Agree that this is a very open question with no clear answer.
are on a single line (carriage returns are missing).
They can be read with JSON.parsefile(filename). New lines are optional, although I agree the current reduces human readability.
For specific problems (a model with a structure, and simply defined by the name of the problem), this format comes with a lot of extra information not necessary in fact.
I see this as a positive. I'd like people to come up with generic solution algorithms instead of problem-specific ones, or for us to detect problem-specific structure in presolve like MIP solvers.
I wonder what will be the size of such an instance with all additional characters accompanying the json description
Files can be trivially compressed as .mof.json.gz files (write_to_file(model, "filename.mof.json.gz")). We updated all the MIPLIB models to it without problem. That file might be 55 mb instead of 5.5 mb, but I don't see that as an issue. Storage is cheap.

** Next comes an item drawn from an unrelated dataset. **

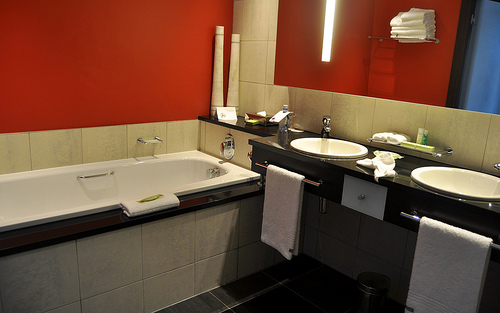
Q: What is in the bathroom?
A: Wash bowls.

Here again the size of the corresponding json file will be impressive with all the added characters.
This is somewhat an argument instead of the current vector solution instead of object name: value. But see also the compression.
Having such trace, it will be helpful for following progress on considered algorithms and solutions. I was wondering if the field 'author" aims to carry such info (the source i.e. (1) a reference and (2) a URL) in the MathOptFormat?
Yes, we could easily add this, and it's what we added those fields to MathOptFormat for. Once fixed, I see this as another positive, since every model would carry around citation information, so we don't rely on a README or similar in a nearby directory.